Existe hoje todo um aparato destinado a ouvir a palavra dos jovens em mecanismos montados num sistema de garantias de direitos: proceder à oitiva do jovem acusado, fazer constar dos autos a manifestação do infrator que poderá, segundo seus critérios, relatar como se procedeu o ato infracional. Mas será esta uma palavra reconhecida como legítima? Será ela levada em conta pela autoridade judiciária na hora de determinar a sentença? O jovem Thomaz reclamava das injustiças que acreditava ter sofrido no julgamento do seu ato infracional na entrevista com a orientadora em liberdade assistida, mas quando indagado se havia falado sobre elas para o juiz, ele respondia que não: o juiz tem a “cara” muito brava, eu poderia até piorar a minha situação.

No jogo de poderes a figura da autoridade impõe respeito, seja ela do policial, do funcionário de escola, do técnico, do respeitável cidadão que foi vítima do menor. Que valor tem a palavra de um infrator perante os que o acusam?

No caso da vontade de verdade:

[...] como os outros sistemas de exclusão, apóia-se sobre um suporte institucional: é ao mesmo tempo reforçada e reconduzida por todo um compacto conjunto de práticas como a pedagogia, é claro, como o sistema dos livros, da edição, das bibliotecas, como as sociedades de sábios outrora, os laboratórios hoje. Mas ela é também reconduzida, mais profundamente sem dúvida, pelo modo como o saber é aplicado em uma sociedade, como é valorizado, distribuído, repartido e de certo modo atribuído. (ibid, p.17)

O sistema judiciário já tem suas verdades definidas, apóia-se em um sistema de leis, as infrações são classificadas e codificadas, não havendo exceção nem para aqueles que são vistos como protegidos pelo Estatuto da Criança e do Adolescente.

Buscamos a verdade para fazer justiça, mas as relações de poder nos levam a fazer representações, que nada mais são do que “encenações” sobre a ordem das coisas. Este é o “theatrum mundi” em que vivemos, e no qual cada um vai representando o seu papel. Nem nós os técnicos escapamos a esta representação, na nossa presunção de superioridade perante aqueles que devem respeitar-nos e prestar contas pela sua posição de inferioridade no jogo do poder.

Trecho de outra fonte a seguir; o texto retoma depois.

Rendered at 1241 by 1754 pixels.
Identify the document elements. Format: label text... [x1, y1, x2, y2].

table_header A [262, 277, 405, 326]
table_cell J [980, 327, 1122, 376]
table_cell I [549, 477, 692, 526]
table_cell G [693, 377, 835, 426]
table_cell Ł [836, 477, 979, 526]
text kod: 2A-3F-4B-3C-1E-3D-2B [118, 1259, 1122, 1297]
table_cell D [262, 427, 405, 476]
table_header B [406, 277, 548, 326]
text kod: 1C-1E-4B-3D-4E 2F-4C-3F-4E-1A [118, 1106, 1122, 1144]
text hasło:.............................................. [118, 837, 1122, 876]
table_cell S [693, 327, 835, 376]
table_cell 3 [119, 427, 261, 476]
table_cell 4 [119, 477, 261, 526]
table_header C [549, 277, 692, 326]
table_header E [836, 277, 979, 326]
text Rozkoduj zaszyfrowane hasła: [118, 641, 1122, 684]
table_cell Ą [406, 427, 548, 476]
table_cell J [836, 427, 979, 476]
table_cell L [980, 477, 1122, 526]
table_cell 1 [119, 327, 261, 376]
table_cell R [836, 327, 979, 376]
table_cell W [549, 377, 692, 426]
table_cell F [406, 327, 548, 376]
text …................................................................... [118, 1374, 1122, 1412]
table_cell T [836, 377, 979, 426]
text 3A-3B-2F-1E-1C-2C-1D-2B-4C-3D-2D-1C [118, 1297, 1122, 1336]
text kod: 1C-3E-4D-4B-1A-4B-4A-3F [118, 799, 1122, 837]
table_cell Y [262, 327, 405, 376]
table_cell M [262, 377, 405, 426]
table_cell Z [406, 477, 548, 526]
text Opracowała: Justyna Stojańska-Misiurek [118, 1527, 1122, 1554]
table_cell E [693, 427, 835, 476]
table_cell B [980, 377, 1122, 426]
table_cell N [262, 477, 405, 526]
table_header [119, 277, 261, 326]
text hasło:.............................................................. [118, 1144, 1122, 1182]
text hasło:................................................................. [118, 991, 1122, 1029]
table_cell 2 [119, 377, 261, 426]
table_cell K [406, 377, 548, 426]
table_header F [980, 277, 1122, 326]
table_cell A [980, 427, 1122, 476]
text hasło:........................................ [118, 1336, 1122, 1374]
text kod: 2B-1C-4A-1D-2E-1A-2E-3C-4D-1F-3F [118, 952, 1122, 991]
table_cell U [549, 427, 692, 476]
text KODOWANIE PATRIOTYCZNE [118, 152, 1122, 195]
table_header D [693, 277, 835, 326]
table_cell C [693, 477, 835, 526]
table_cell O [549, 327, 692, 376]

O jovem infrator tem ciência do que ocorre à sua volta, desde a sua apresentação à autoridade policial onde será lavrado o boletim de ocorrência, com as informações fornecidas pelos policiais e assinada obrigatoriamente por ele. No desenrolar das audiências, já está definida a representação que deve ocorrer para uma decisão que já é esperada. A lei é clara: todo contraventor deverá ser punido, para se manter a ordem e harmonia na sociedade.